ぼうっと見とれていると、急にティエリアがライルを睨んできた。こちらを向いた顔に、うっすらだが化粧が施されていた。十分に魅力的なまなざしは更に威力を増しているし、唇も煌めいている。
「何か?」
じろじろと見られた事が不快だったらしい。
「……いや、別に」
そうやって不快そうな表情を浮かべているのを見ても可愛いと思うのは、ベッドを共にしたせいだろうか。
普段はろくに言葉を交わさない二人だが、何故だかベッドを共にする。最初はライルが投げ付けた冗談から始まったのだが、これがまたおかしなもので今も続いているのだ。
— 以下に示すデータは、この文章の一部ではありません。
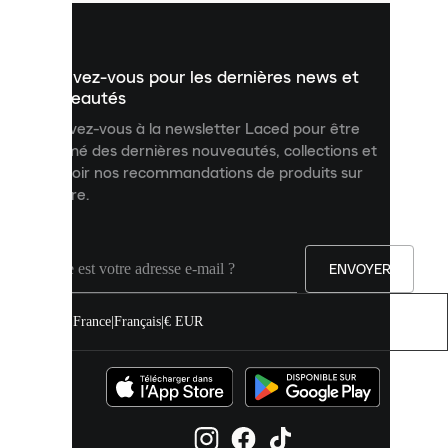
vous
présenter
un
Inscrivez-vous pour les dernières news et
contenu
personnalisé
nouveautés
et
Inscrivez-vous à la newsletter Laced pour être
améliorer
informé des dernières nouveautés, collections et
votre
expérience
recevoir nos recommandations de produits sur
sur
mesure.
notre
site.
Vous
pouvez
ENVOYER
autoriser
tous
les
France
|
Français
|
€ EUR
cookies
ou
les
gérer
individuellement
dans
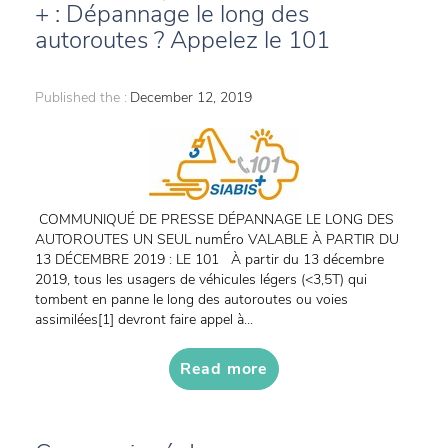
+ : Dépannage le long des
autoroutes ? Appelez le 101
Published the :
December 12, 2019
COMMUNIQUÉ DE PRESSE DÉPANNAGE LE LONG DES
AUTOROUTES UN SEUL numÉro VALABLE À PARTIR DU
13 DÉCEMBRE 2019 : LE 101 À partir du 13 décembre
2019, tous les usagers de véhicules légers (<3,5T) qui
tombent en panne le long des autoroutes ou voies
assimilées[1] devront faire appel à...
Read more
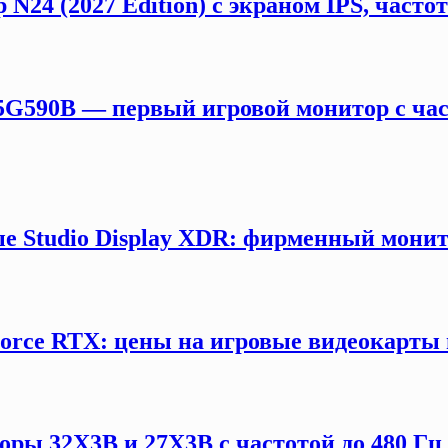
 N24 (2027 Edition) с экраном IPS, част
5G590B — первый игровой монитор с час
е Studio Display XDR: фирменный монит
orce RTX: цены на игровые видеокарты 
ы 32X3B и 27X3B с частотой до 480 Гц 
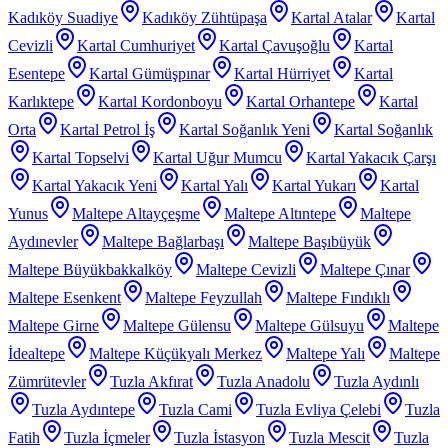
Kadıköy Suadiye
Kadıköy Zühtüpaşa
Kartal Atalar
Kartal
Cevizli
Kartal Cumhuriyet
Kartal Çavuşoğlu
Kartal
Esentepe
Kartal Gümüşpınar
Kartal Hürriyet
Kartal
Karlıktepe
Kartal Kordonboyu
Kartal Orhantepe
Kartal
Orta
Kartal Petrol İş
Kartal Soğanlık Yeni
Kartal Soğanlık
Kartal Topselvi
Kartal Uğur Mumcu
Kartal Yakacık Çarşı
Kartal Yakacık Yeni
Kartal Yalı
Kartal Yukarı
Kartal
Yunus
Maltepe Altayçeşme
Maltepe Altıntepe
Maltepe
Aydınevler
Maltepe Bağlarbaşı
Maltepe Başıbüyük
Maltepe Büyükbakkalköy
Maltepe Cevizli
Maltepe Çınar
Maltepe Esenkent
Maltepe Feyzullah
Maltepe Fındıklı
Maltepe Girne
Maltepe Gülensu
Maltepe Gülsuyu
Maltepe
İdealtepe
Maltepe Küçükyalı Merkez
Maltepe Yalı
Maltepe
Zümrütevler
Tuzla Akfırat
Tuzla Anadolu
Tuzla Aydınlı
Tuzla Aydıntepe
Tuzla Cami
Tuzla Evliya Çelebi
Tuzla
Fatih
Tuzla İçmeler
Tuzla İstasyon
Tuzla Mescit
Tuzla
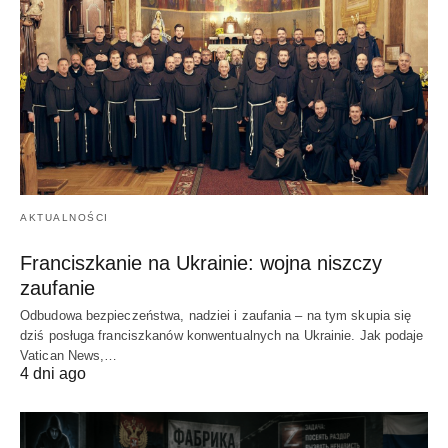
AKTUALNOŚCI
Franciszkanie na Ukrainie: wojna niszczy
zaufanie
Odbudowa bezpieczeństwa, nadziei i zaufania – na tym skupia się
dziś posługa franciszkanów konwentualnych na Ukrainie. Jak podaje
Vatican News,…
4 dni ago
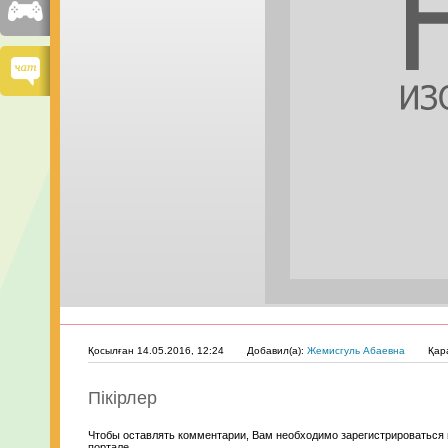
Қосылған 14.05.2016, 12:24
Добавил(а):
Жемисгуль Абаевна
Қар
Пікірлер
Чтобы оставлять комментарии, Вам необходимо зарегистрироваться 
портале.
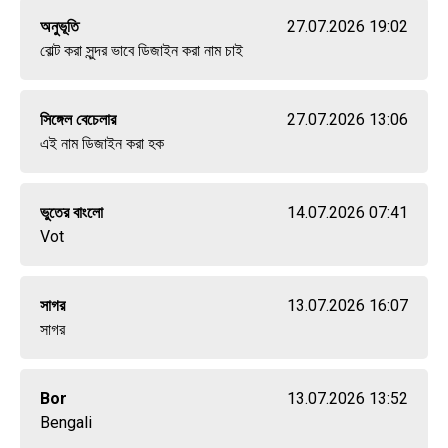
অনুভূতি
27.07.2026 19:02
বোল্ট করা সুন্দর ভাবে ডিজাইন করা নাম চাই
সিঙ্গেল বেচেলার
27.07.2026 13:06
এই নাম ডিজাইন করা হক
ভুতের বাংলো
14.07.2026 07:41
Vot
সাগর
13.07.2026 16:07
সাগর
Bor
13.07.2026 13:52
Bengali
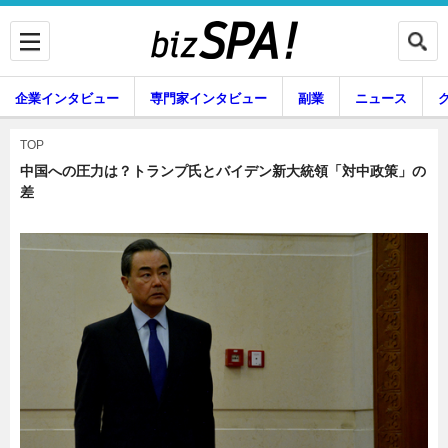
企業インタビュー
専門家インタビュー
副業
ニュース
暮らし
エンタメ
TOP
中国への圧力は？トランプ氏とバイデン新大統領「対中政策」の
差
企業インタビュー
専門家インタビュー
副業
ニュース
グルメ
スキル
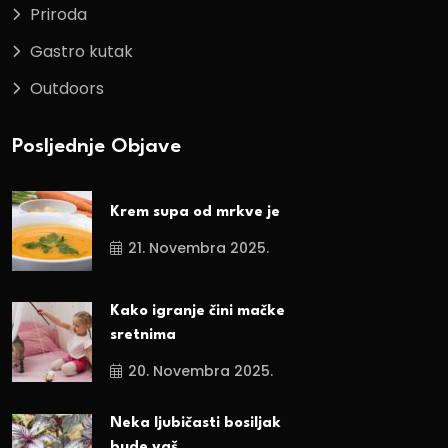
Priroda
Gastro kutak
Outdoors
Posljednje Objave
Krem supa od mrkve je
21. Novembra 2025.
Kako igranje čini mačke
sretnima
20. Novembra 2025.
Neka ljubičasti bosiljak
bude vaš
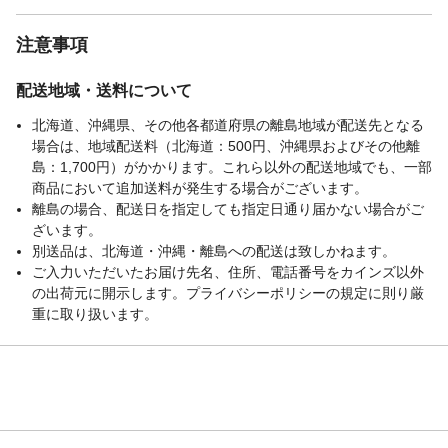
6段階 ●送風モード：連続 ●適用床面積(目
安)：22畳 ●角度調節：左右(自動 約80°)/上
注意事項
下(自動 約65°) ●羽根サイズ：15cm ●切タイ
マー：2/4/8時間 ●コードの長さ：約1.8m ●
付属品：リモコン
配送地域・送料について
その他
◇保証期間：1年
北海道、沖縄県、その他各都道府県の離島地域が配送先となる
配送方法
軒先渡し(配送業者が商品を荷受人の家の玄
場合は、地域配送料（北海道：500円、沖縄県およびその他離
関や建物の入り口まで運び、そこで荷物を
島：1,700円）がかかります。これら以外の配送地域でも、一部
引き渡す配送方法です。)
商品において追加送料が発生する場合がございます。
商品サイズ(約mm)
W：210 D：210 H：309※商品サイズ補足
離島の場合、配送日を指定しても指定日通り届かない場合がご
※電源コード含まず
ざいます。
別送品は、北海道・沖縄・離島への配送は致しかねます。
カラー
グリーン
ご入力いただいたお届け先名、住所、電話番号をカインズ以外
本体重量
1700g
の出荷元に開示します。プライバシーポリシーの規定に則り厳
材質・原材料・原産
●素材：ABS、PP、POM ●生産国：中国
重に取り扱います。
国
ブランド名
アイリスオーヤマ
JANコード
4967576700825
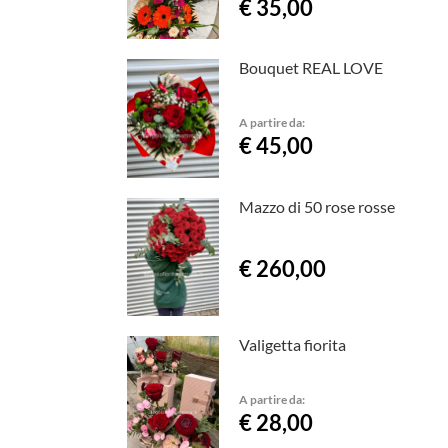
€ 35,00
Bouquet REAL LOVE
A partire da:
€ 45,00
Mazzo di 50 rose rosse
€ 260,00
Valigetta fiorita
A partire da:
€ 28,00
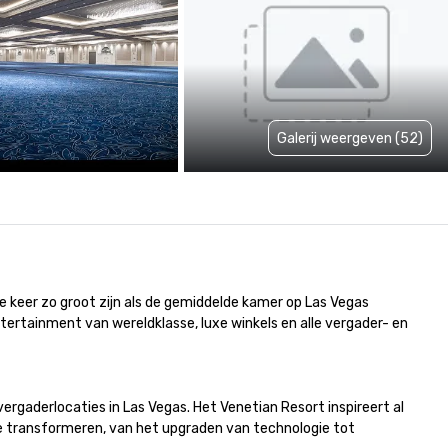
Galerij weergeven (52)
e keer zo groot zijn als de gemiddelde kamer op Las Vegas 
ertainment van wereldklasse, luxe winkels en alle vergader- en 
rgaderlocaties in Las Vegas. Het Venetian Resort inspireert al 
e transformeren, van het upgraden van technologie tot 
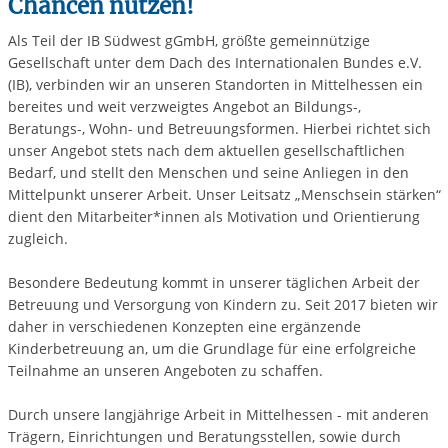
Chancen nutzen!
Als Teil der IB Südwest gGmbH, größte gemeinnützige
Gesellschaft unter dem Dach des Internationalen Bundes e.V.
(IB), verbinden wir an unseren Standorten in Mittelhessen ein
bereites und weit verzweigtes Angebot an Bildungs-,
Beratungs-, Wohn- und Betreuungsformen. Hierbei richtet sich
unser Angebot stets nach dem aktuellen gesellschaftlichen
Bedarf, und stellt den Menschen und seine Anliegen in den
Mittelpunkt unserer Arbeit. Unser Leitsatz „Menschsein stärken“
dient den Mitarbeiter*innen als Motivation und Orientierung
zugleich.
Besondere Bedeutung kommt in unserer täglichen Arbeit der
Betreuung und Versorgung von Kindern zu. Seit 2017 bieten wir
daher in verschiedenen Konzepten eine ergänzende
Kinderbetreuung an, um die Grundlage für eine erfolgreiche
Teilnahme an unseren Angeboten zu schaffen.
Durch unsere langjährige Arbeit in Mittelhessen - mit anderen
Trägern, Einrichtungen und Beratungsstellen, sowie durch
言葉で表すなら完全なセフレだ。互いに惚れた腫れたの一言もない。
(……それにしても)
目の前の『女性』は作り物だと分かっているのに目の毒だ。腕や肩の露出している部分も直視出来ないがそれ以上にライルが気になってしまうのは、腰から脚までのラインだ。胸のように『偽物』ではなく、本当に彼が持っているラインだと知っているので余計気になるのだ。
(……バックでやる時に見てるからか?)
夜の顔しか知らないライルは、普段の顔と照らし合わせようとしても浮かぶのはベッドでの彼ばかりだ。不謹慎だと自分でも思うが、比率で言うと断然に夜の顔ばかり知っているので昼間のティエリアが思い浮かばない。
「……行くぞ、刹那」
「ああ」
ドレスの裾が舞ったかと思うと、一瞬のうちにティエリアは刹那と共に出て行った。
ミッション開始の時間が近付いていた。
「みんな、それぞれ持ち場について」
スメラギの合図でそれぞれが動き出す。ライルは自分の持ち場を思い出す。アレルヤと一緒に二人の後について行かなければいけない。急いで向かおうとすると「ロックオン」と呼び止められた。
「何ですか?」
呼び止めたのはスメラギだった。複雑な表情を浮かべている。
「……余計なお世話だと思うんだけど」
視線を泳がせる怪訝な顔をしてみると、観念したように溜息をついた。
「あんまり、あからさまな顔で見てると、ティエリアじゃなくたって怒るわよ」
その言葉の意味が分からなくて、ライルはほかんとしてしまった。スメラギはそれ以上はなにも言わずに、出て行った。
「気づいてなかったんだね」
アレルヤが声をかけてくる。
「どういう事だ?」
「視線がいやらしかったって事じゃない? ……さあ、僕らも行こう」
促されて、ライルは部屋を出た。自分で気がついていないところで、ライルはティエリアに嵌っていた。それに気がつくのはもう少し後になる。